**Your objective**. Write out the lines below as a numbered list, skipping blank lines and leaving out the pictures.

**Data excerpts**.
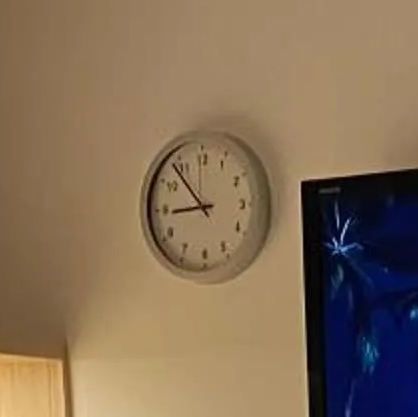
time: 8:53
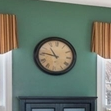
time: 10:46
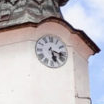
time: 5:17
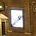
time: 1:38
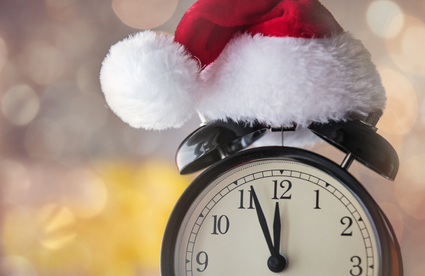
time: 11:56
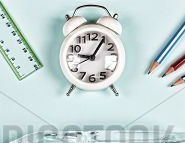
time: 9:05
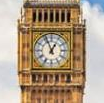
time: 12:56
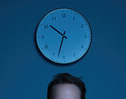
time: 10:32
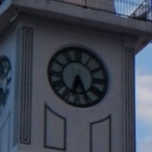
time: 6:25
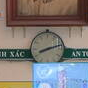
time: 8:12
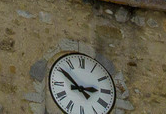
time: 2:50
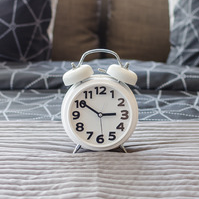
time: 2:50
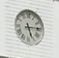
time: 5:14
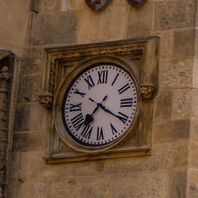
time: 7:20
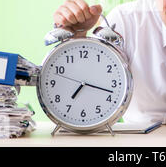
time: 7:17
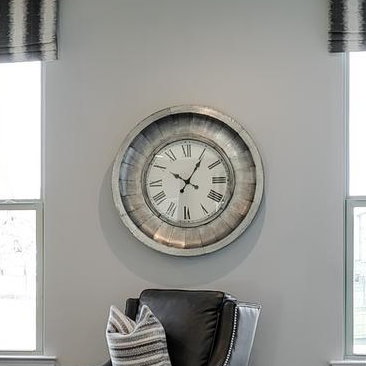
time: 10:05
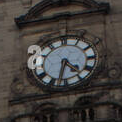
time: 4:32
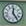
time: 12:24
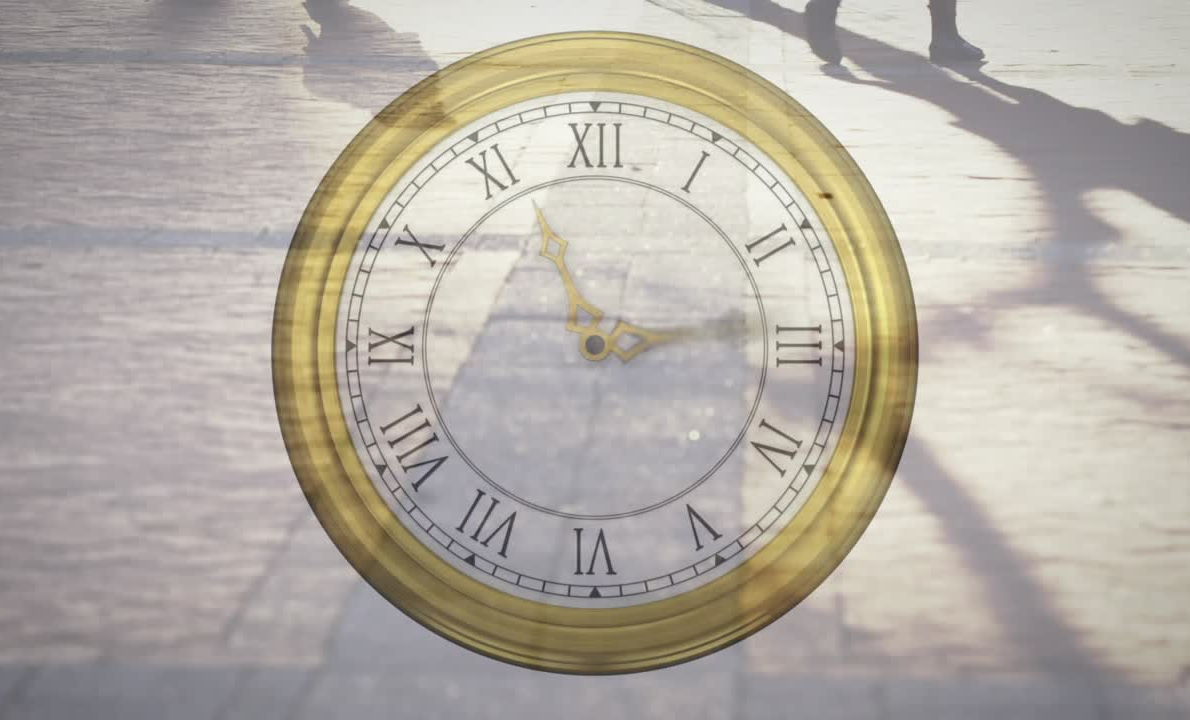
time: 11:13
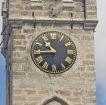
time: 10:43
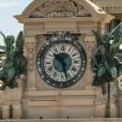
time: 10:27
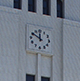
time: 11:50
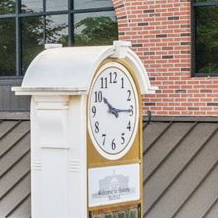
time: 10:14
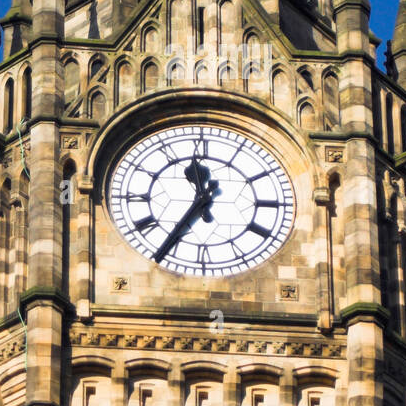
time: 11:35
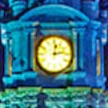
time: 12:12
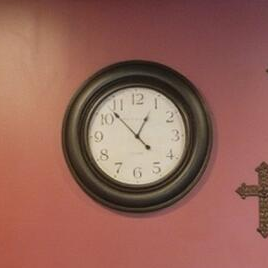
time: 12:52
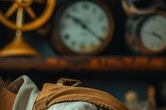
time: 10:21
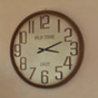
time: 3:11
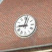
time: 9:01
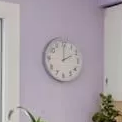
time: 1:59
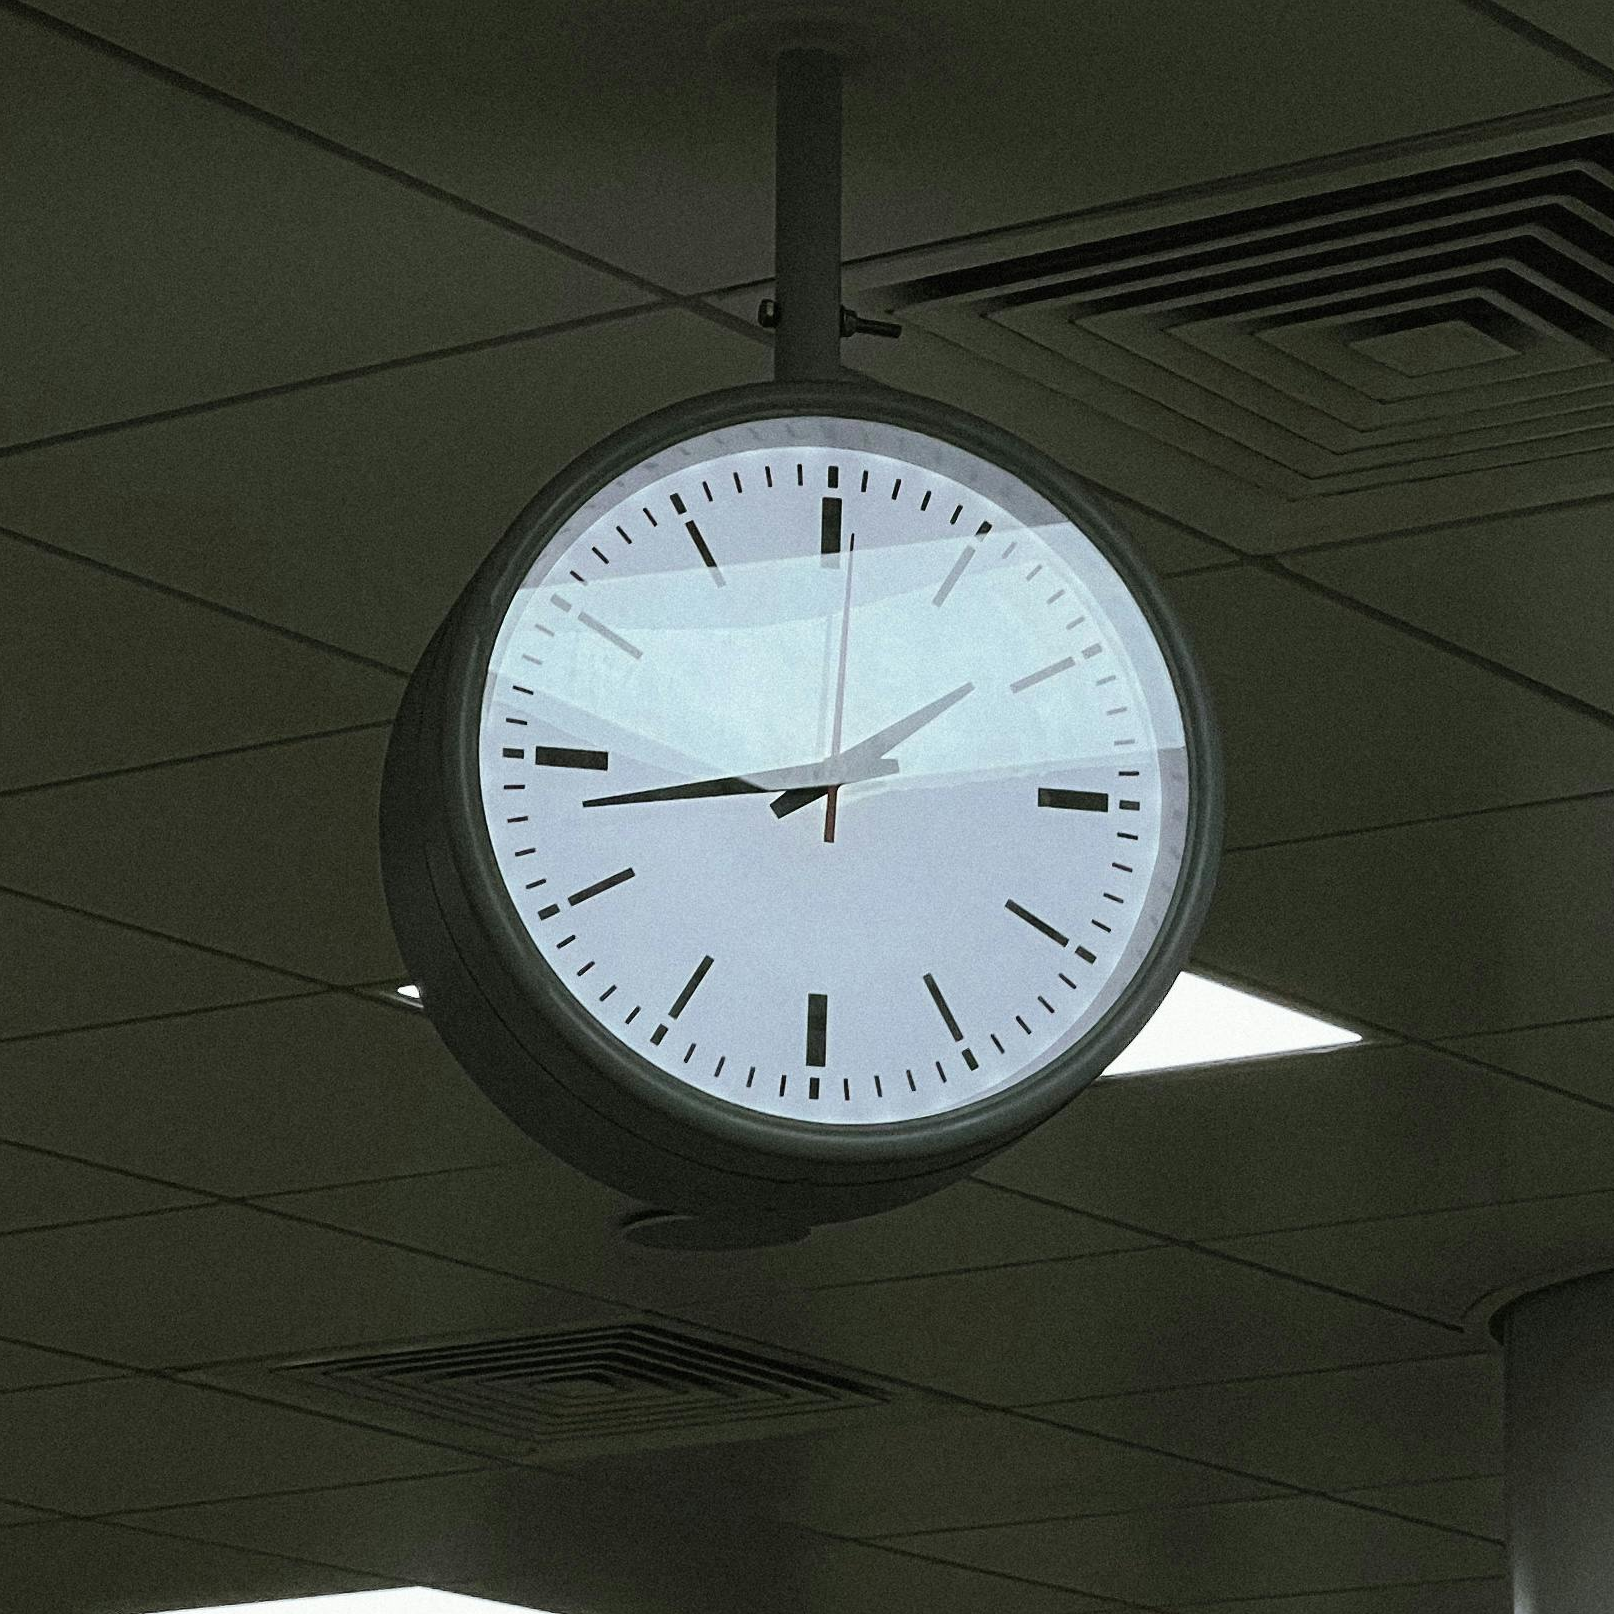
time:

**Worked answer**.
1. time: 8:53
2. time: 10:46
3. time: 5:17
4. time: 1:38
5. time: 11:56
6. time: 9:05
7. time: 12:56
8. time: 10:32
9. time: 6:25
10. time: 8:12
11. time: 2:50
12. time: 2:50
13. time: 5:14
14. time: 7:20
15. time: 7:17
16. time: 10:05
17. time: 4:32
18. time: 12:24
19. time: 11:13
20. time: 10:43
21. time: 10:27
22. time: 11:50
23. time: 10:14
24. time: 11:35
25. time: 12:12
26. time: 12:52
27. time: 10:21
28. time: 3:11
29. time: 9:01
30. time: 1:59
31. time:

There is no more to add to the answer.